• **Problem to work on**
Among the records, which lines hold the word "escape"? Pick them out.

• **Listed entries**

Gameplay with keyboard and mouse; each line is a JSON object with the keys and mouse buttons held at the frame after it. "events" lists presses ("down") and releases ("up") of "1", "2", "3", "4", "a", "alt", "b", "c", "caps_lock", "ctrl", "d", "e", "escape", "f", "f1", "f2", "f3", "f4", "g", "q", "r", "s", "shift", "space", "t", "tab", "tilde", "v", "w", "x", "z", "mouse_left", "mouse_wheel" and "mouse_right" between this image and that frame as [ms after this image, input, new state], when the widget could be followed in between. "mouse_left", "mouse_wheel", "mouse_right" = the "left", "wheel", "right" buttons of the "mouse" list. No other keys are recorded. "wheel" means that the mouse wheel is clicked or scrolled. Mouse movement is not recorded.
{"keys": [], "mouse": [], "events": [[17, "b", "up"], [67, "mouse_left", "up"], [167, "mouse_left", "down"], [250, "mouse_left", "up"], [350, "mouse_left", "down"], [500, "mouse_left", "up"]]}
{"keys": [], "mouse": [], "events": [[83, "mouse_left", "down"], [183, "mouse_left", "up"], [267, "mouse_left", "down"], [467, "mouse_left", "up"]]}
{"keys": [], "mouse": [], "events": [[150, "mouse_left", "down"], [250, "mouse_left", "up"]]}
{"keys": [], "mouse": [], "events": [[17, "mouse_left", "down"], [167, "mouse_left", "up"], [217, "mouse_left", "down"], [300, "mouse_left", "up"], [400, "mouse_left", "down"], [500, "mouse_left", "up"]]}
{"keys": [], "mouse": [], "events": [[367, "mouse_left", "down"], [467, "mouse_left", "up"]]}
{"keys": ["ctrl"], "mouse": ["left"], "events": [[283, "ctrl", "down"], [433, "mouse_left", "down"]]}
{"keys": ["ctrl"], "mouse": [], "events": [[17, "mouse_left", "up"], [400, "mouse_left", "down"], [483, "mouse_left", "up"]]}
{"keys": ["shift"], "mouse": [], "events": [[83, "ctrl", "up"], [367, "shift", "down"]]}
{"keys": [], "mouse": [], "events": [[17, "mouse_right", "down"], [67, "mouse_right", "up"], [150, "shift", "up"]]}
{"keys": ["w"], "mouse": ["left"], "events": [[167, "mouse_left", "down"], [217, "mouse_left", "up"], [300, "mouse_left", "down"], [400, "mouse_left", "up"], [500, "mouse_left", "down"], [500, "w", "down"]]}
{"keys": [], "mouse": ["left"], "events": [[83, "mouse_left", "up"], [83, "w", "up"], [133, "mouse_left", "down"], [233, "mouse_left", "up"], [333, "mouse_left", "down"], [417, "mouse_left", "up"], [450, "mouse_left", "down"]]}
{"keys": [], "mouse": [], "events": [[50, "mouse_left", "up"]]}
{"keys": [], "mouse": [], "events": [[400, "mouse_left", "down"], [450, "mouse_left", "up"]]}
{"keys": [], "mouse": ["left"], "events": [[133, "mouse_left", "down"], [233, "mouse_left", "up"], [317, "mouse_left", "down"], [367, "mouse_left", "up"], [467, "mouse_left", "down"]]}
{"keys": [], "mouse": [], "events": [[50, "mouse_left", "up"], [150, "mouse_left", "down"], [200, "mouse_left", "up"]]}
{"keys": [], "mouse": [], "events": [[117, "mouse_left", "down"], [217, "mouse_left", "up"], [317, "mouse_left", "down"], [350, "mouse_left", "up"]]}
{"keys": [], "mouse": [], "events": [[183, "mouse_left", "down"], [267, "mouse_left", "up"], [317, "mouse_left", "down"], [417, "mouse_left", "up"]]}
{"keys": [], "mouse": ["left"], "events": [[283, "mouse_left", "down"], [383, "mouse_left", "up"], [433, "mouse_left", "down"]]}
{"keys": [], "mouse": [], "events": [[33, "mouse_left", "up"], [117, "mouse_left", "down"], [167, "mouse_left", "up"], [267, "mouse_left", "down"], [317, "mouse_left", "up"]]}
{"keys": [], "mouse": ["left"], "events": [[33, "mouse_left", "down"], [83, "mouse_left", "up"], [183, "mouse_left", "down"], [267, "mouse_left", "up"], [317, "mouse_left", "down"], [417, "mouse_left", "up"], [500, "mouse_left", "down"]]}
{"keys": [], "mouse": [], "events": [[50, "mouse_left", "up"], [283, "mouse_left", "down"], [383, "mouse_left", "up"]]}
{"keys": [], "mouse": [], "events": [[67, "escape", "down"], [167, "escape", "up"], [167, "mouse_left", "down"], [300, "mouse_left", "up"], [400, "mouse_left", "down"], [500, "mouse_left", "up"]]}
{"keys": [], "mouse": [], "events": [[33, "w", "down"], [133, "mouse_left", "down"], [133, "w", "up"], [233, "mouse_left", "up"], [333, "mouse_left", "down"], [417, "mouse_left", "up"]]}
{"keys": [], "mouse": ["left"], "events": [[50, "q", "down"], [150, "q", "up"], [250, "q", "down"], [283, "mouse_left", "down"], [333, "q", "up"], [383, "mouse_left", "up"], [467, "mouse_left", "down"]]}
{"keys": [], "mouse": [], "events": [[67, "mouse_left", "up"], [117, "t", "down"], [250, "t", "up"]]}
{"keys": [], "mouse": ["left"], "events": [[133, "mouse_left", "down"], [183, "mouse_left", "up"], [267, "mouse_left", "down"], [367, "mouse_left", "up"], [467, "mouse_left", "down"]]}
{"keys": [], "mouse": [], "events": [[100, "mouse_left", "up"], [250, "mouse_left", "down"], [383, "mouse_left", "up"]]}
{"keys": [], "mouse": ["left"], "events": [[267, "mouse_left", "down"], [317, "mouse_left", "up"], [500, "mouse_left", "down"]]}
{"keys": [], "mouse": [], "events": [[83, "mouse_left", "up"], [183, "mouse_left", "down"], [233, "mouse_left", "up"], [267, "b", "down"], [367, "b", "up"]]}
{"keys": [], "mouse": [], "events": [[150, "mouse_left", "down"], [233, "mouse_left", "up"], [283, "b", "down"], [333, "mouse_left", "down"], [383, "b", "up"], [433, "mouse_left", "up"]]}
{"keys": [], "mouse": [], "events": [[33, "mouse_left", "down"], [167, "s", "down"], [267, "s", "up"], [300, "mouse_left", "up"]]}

• **Output for this exercise**
Gameplay with keyboard and mouse; each line is a JSON object with the keys and mouse buttons held at the frame after it. "events" lists presses ("down") and releases ("up") of "1", "2", "3", "4", "a", "alt", "b", "c", "caps_lock", "ctrl", "d", "e", "escape", "f", "f1", "f2", "f3", "f4", "g", "q", "r", "s", "shift", "space", "t", "tab", "tilde", "v", "w", "x", "z", "mouse_left", "mouse_wheel" and "mouse_right" between this image and that frame as [ms after this image, input, new state], when the widget could be followed in between. "mouse_left", "mouse_wheel", "mouse_right" = the "left", "wheel", "right" buttons of the "mouse" list. No other keys are recorded. "wheel" means that the mouse wheel is clicked or scrolled. Mouse movement is not recorded.
{"keys": [], "mouse": [], "events": [[67, "escape", "down"], [167, "escape", "up"], [167, "mouse_left", "down"], [300, "mouse_left", "up"], [400, "mouse_left", "down"], [500, "mouse_left", "up"]]}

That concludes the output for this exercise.